Scalar-field dark energy models: Current and forecast constraints

Anowar J. Shajib and Joshua A. Frieman

Physical Review D, 112(6), 063508, APS

https://doi.org/10.1103/kjpb-r698

Abstract: Recent results from type Ia supernovae (SNe Ia) and baryon acoustic oscillations (BAO), in combination with cosmic microwave background (CMB) measurements, have focused renewed attention on dark energy models with a time-varying equation-of-state parameter, $w(z)$. In this paper, we describe the simplest, physically motivated models of evolving dark energy that are consistent with the recent data, a broad subclass of the so-called thawing scalar-field models that we dub $w_\phi$CDM. We provide a quasiuniversal, quasi-one-parameter functional fit to the scalar-field $w_\phi(z)$ that captures the behavior of these models more informatively than the standard $w_0 w_a$ phenomenological parametrization; their behavior is completely described by the current value of the equation-of-state parameter, $w_0 = w(z=0)$. Combining current data from BAO (DESI data release 2), the CMB (Planck and ACT), large-scale structure (DES year-3 $3\times2$pt), SNe Ia (DES-SN5YR), and strong lensing (TDCOSMO + SLACS), for $w_\phi$CDM we obtain $w_0 = -0.904^{+0.034}_{-0.033}$, $2.9\sigma$ discrepant from the $\Lambda$ cold dark matter ($\Lambda$CDM) model.
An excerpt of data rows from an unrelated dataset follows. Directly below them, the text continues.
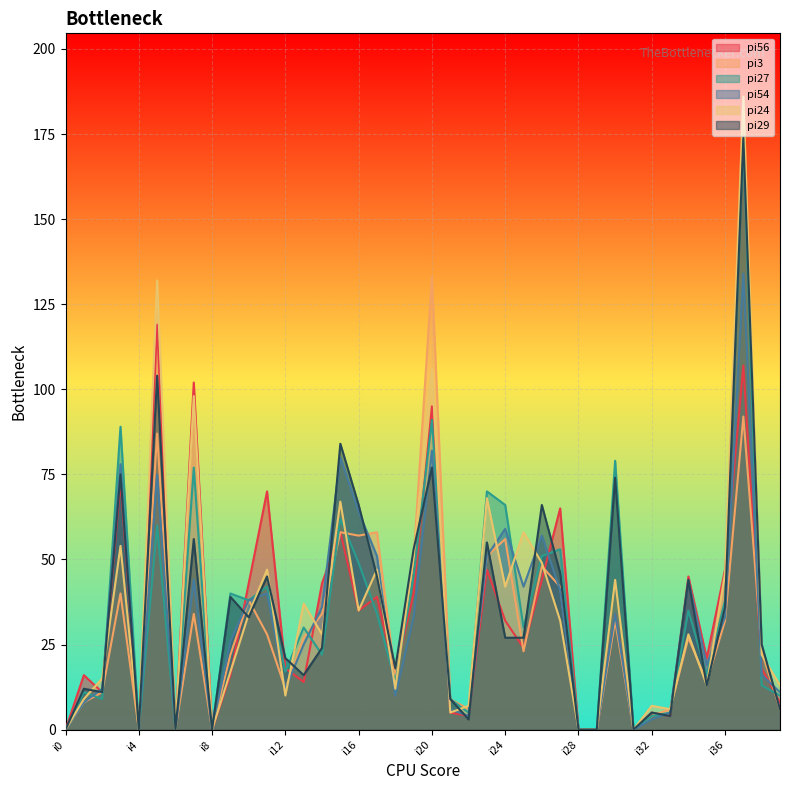

Rank the series at i7 from lowest to highest value.

pi3, pi54, pi29, pi27, pi24, pi56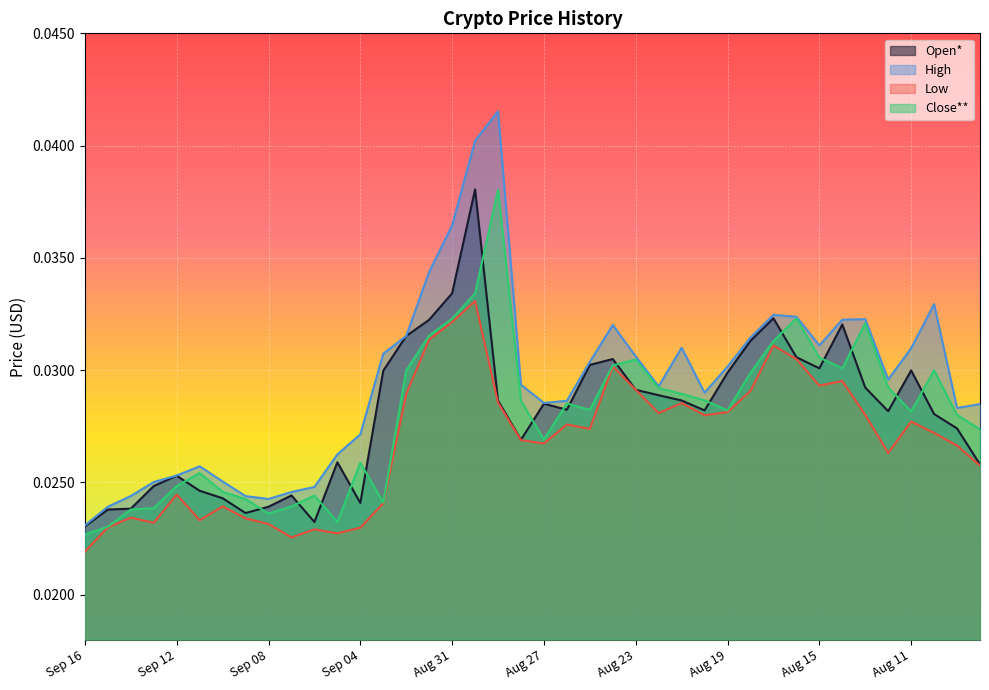

At Aug 21, list the series in order from smallest to largest.

Low, Open*, Close**, High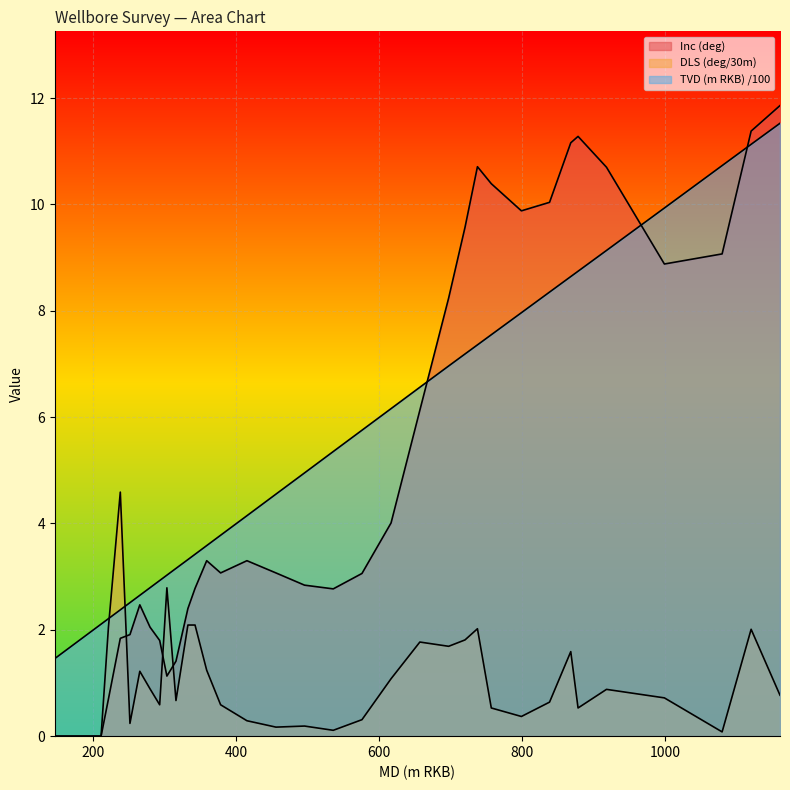

Reading right to left, extract all data points from this chart.

Inc (deg): 11.9	11.4	9.1	8.9	10.7	11.3	11.2	10.0	9.9	10.4	10.7	9.6	8.2	6.1	4.0	3.1	2.8	2.8	3.1	3.3	3.1	3.3	2.8	2.4	1.4	1.1	1.8	2.0	2.5	1.9	1.8	0.7	0.0	0.0	0.0	0.0	0.0	0.0	0.0	0.0
DLS (deg/30m): 0.8	2.0	0.1	0.7	0.9	0.5	1.6	0.6	0.4	0.5	2.0	1.8	1.7	1.8	1.1	0.3	0.1	0.2	0.2	0.3	0.6	1.2	2.1	2.1	0.7	2.8	0.6	0.9	1.2	0.2	4.6	2.0	0.0	0.0	0.0	0.0	0.0	0.0	0.0	0.0
TVD (m RKB) /100: 11.5	11.1	10.7	9.9	9.1	8.7	8.6	8.4	8.0	7.5	7.4	7.2	7.0	6.6	6.2	5.8	5.4	5.0	4.6	4.1	3.8	3.6	3.4	3.3	3.2	3.0	2.9	2.8	2.6	2.5	2.4	2.2	2.1	2.0	1.9	1.8	1.7	1.6	1.5	1.5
The Bayesian evidence ratio substantially favors this $w\phi$CDM model over $\Lambda$CDM. The data combination that yields the strongest discrepancy with $\Lambda$CDM is BAO + SNe Ia, for which $w_0 = -0.837^{+0.044}_{-0.045}$, $3.6\sigma$ discrepant from $\Lambda$CDM and with a Bayesian evidence ratio strongly in favor. We find that the so-called $S_8$ tension between the CMB and large-scale structure is slightly reduced in these models, while the Hubble tension is slightly increased. We forecast constraints on these models from near-future surveys (DESI-extension and the Vera C. Rubin Observatory LSST), showing that the current best-fit $w\phi$CDM model will be distinguishable from $\Lambda$CDM at over $9\sigma$.